Engaging with your audience is extremely important, not only on social networks but also on your website. You should be continuously monitoring your website’s comment system and responding to as many comments as possible. Some comments might require no more than a simple thank you, while others will require a more detailed response. Set aside some time each day to address both, taking care to avoid any arguments or heated debates that may harm your brand image. Moderate comments lightly, deleting only those that constitute spam, are abusive or violate your comment policy. Unnecessarily deleting comments, especially negative feedback, can do more harm than simply ignoring them.
Monitor your social networks and respond to any comments there, and spend time thanking users who have reshared your post with their own audience. It reminds your audience that they are interacting with an actual person and shows too that you are appreciative of them. One of the easiest ways to do this is to use a service such as SocialMention, which allows you to search for mentions across blogs, microblogs, bookmarks and more.
This is more closely linked to relationship building than outright promotion, and as such is often overlooked. Identify a handful of blogs, no more than 20, that either directly relate to your own field, or that appeal to your likely audience. Begin commenting on these blogs, either by adding your own thoughts on a specific post, or by answering any questions posted. It is very important to remember that this step is about networking, not outright promotion, so don’t link directly to any of your own posts.

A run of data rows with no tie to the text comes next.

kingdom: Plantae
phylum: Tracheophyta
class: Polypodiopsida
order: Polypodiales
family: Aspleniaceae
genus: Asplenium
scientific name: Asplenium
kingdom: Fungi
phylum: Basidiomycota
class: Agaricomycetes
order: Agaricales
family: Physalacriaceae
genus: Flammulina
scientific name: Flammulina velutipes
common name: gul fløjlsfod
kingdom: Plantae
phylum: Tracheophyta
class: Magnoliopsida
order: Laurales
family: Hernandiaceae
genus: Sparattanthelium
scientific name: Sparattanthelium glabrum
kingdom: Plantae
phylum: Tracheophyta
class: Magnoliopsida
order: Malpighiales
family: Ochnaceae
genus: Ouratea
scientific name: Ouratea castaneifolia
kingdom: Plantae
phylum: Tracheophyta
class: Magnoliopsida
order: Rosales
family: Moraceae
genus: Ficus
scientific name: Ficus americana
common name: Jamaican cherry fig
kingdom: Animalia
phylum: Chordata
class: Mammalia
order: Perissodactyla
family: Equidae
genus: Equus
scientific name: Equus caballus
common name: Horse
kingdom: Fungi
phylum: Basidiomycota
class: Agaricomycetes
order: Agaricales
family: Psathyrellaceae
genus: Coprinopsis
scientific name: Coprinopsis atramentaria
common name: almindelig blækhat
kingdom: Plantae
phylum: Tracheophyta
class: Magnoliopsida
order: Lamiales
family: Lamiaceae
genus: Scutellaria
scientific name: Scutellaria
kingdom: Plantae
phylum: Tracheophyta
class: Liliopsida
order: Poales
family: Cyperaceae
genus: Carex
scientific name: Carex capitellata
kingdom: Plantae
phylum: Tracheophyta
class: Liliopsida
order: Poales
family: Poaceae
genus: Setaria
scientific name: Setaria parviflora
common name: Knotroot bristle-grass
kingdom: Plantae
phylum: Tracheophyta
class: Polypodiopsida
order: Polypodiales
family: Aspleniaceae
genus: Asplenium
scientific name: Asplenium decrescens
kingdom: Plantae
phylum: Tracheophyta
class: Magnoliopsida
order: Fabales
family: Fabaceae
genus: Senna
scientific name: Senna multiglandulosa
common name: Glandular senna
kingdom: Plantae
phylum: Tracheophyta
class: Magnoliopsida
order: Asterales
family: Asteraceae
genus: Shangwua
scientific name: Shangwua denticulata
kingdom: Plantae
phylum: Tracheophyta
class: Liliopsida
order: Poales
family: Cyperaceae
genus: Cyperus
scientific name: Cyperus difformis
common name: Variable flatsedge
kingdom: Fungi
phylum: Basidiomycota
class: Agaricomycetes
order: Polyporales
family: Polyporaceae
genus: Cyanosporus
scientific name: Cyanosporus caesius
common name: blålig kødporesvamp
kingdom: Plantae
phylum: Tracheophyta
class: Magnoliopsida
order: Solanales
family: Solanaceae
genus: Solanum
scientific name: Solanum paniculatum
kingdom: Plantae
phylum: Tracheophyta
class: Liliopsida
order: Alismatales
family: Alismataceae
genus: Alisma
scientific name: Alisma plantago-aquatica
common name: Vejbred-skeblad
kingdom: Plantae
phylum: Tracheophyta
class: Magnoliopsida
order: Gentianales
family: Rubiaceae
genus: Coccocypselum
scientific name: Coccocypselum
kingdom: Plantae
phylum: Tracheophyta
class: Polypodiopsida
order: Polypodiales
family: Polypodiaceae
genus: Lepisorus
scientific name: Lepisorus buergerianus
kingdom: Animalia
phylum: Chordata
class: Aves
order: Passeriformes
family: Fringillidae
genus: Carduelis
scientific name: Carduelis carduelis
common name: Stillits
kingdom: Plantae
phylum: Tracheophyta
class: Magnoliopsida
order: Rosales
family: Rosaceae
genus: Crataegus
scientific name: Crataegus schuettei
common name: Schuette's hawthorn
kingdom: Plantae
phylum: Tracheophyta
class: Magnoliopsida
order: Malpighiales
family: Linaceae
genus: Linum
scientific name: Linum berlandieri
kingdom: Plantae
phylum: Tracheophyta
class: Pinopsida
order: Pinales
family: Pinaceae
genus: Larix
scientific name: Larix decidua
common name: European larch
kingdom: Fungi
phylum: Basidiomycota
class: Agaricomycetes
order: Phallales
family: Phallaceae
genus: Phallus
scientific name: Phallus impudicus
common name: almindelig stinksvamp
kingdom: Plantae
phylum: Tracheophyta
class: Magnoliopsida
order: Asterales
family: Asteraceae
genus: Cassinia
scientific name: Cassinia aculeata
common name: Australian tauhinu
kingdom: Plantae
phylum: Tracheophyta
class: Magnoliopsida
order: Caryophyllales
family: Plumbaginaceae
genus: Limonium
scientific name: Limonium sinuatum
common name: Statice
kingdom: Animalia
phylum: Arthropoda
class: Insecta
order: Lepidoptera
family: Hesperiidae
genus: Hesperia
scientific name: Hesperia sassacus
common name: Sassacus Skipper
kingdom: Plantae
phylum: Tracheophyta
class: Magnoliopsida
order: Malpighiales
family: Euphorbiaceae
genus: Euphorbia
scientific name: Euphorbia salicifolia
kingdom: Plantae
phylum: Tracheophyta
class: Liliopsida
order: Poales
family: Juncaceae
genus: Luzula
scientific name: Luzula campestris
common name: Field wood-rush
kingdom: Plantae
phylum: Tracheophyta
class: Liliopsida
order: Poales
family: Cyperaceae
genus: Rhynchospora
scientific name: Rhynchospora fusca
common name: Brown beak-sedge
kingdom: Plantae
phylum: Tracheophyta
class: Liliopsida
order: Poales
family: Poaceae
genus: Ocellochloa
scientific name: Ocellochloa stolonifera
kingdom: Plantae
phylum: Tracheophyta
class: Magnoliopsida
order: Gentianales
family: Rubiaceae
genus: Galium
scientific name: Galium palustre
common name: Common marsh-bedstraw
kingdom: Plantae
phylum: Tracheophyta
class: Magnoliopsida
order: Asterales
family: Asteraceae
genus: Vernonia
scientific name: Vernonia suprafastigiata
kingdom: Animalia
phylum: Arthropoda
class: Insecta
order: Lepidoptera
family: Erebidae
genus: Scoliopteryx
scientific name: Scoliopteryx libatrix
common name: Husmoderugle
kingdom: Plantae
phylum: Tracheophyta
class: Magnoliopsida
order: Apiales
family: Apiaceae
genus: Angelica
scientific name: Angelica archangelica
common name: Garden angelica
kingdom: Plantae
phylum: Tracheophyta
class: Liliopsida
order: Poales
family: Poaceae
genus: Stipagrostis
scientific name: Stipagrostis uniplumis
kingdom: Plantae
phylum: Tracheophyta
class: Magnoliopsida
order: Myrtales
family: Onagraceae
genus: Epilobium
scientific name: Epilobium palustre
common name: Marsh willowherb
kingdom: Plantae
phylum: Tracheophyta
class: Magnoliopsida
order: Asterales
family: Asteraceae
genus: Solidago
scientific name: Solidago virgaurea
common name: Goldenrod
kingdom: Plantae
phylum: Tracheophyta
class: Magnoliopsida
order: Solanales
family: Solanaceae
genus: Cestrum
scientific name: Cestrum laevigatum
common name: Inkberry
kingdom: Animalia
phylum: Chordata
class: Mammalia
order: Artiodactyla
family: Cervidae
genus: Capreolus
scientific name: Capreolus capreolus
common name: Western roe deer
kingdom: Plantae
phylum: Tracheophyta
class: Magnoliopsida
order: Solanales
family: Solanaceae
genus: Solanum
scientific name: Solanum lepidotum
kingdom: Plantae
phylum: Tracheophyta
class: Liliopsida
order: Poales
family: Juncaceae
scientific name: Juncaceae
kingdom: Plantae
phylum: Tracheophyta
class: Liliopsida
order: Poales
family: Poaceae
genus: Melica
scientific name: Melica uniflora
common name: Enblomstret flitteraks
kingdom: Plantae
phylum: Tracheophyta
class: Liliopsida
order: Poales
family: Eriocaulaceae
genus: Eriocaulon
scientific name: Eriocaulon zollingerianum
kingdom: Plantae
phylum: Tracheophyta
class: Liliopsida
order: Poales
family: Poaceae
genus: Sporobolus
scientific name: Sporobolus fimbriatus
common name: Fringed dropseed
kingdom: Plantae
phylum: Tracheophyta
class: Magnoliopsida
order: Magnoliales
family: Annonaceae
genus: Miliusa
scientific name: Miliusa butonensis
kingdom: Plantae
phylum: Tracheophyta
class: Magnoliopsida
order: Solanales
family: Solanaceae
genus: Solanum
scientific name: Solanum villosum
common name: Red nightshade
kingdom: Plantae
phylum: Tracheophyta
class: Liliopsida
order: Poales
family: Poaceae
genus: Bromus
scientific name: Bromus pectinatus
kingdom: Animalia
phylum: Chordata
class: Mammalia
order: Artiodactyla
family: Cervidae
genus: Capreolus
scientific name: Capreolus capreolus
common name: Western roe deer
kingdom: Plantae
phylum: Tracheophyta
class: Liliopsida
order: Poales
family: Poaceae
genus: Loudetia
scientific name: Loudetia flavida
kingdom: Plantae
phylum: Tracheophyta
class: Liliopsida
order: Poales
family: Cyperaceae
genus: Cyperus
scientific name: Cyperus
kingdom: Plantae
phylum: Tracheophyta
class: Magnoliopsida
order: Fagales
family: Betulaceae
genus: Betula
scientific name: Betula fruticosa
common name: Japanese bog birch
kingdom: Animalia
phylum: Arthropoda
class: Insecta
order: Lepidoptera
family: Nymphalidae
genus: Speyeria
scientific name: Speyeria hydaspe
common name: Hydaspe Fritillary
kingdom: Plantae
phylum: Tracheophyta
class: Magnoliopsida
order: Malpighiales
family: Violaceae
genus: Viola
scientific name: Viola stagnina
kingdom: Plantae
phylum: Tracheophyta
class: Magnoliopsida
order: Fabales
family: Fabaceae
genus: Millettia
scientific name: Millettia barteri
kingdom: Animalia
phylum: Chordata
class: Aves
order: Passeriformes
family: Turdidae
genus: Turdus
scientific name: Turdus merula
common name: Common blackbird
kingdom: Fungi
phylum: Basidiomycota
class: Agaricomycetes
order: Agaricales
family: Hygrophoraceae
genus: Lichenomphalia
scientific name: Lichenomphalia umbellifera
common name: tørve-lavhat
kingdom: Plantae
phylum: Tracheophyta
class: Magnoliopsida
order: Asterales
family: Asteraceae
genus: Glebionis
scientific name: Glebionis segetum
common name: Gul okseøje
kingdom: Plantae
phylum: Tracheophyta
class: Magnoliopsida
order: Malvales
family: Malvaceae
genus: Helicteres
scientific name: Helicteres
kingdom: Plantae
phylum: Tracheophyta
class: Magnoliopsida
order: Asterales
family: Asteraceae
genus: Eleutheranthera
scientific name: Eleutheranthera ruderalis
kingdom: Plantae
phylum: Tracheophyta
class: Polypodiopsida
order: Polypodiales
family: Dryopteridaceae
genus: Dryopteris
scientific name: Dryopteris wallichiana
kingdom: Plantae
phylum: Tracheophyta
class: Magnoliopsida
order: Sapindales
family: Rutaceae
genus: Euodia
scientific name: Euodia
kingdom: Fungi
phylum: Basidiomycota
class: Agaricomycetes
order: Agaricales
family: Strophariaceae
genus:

The final bit of promotion would be to notify your database of email subscribers that you have just published a new post. How you do this depends largely on the relationship you have built with your subscribers. If you have always sent out a weekly digest summarizing the latest posts on your website, keep doing so because that is what your audience expects. Only send out individual emails after publishing a new post if that is what your audience expects. If you do regular A/B testing on your email database you should know exactly how to structure the subject of your email, and what message to include in the body to boost the open rate.
This is not a required step in promoting your published posts but is included here because it is worth investigating and could be of benefit to certain industries. Blogging communities include Triberr, Social Buzz Club and Viral Content Buzz, amongst others. Each operates differently but usually require you to join “tribes” and share the content of others. Depending on your status, or the number of points you have, you can then share your own content with your “tribe” who can then amplify it out to their own audience.
Many people forget about the social in social networking and social bookmarks. Building the right audience takes time and your efforts should be focused on attracting followers who are interested in what you do and are not afraid to interact with you, or to share your posts. If you are involved in startup development your audience could consist of potential investors, your likely users and even other startups in a similar field as yours. Doing this involves:
Build your audience and follow the steps outlined above, and as long as you are consistent in your efforts and your output, you will eventually see results. It might take six months, maybe even twelve months, but your audience will begin to grow as you also start to see your content being shared far wider than when you first started.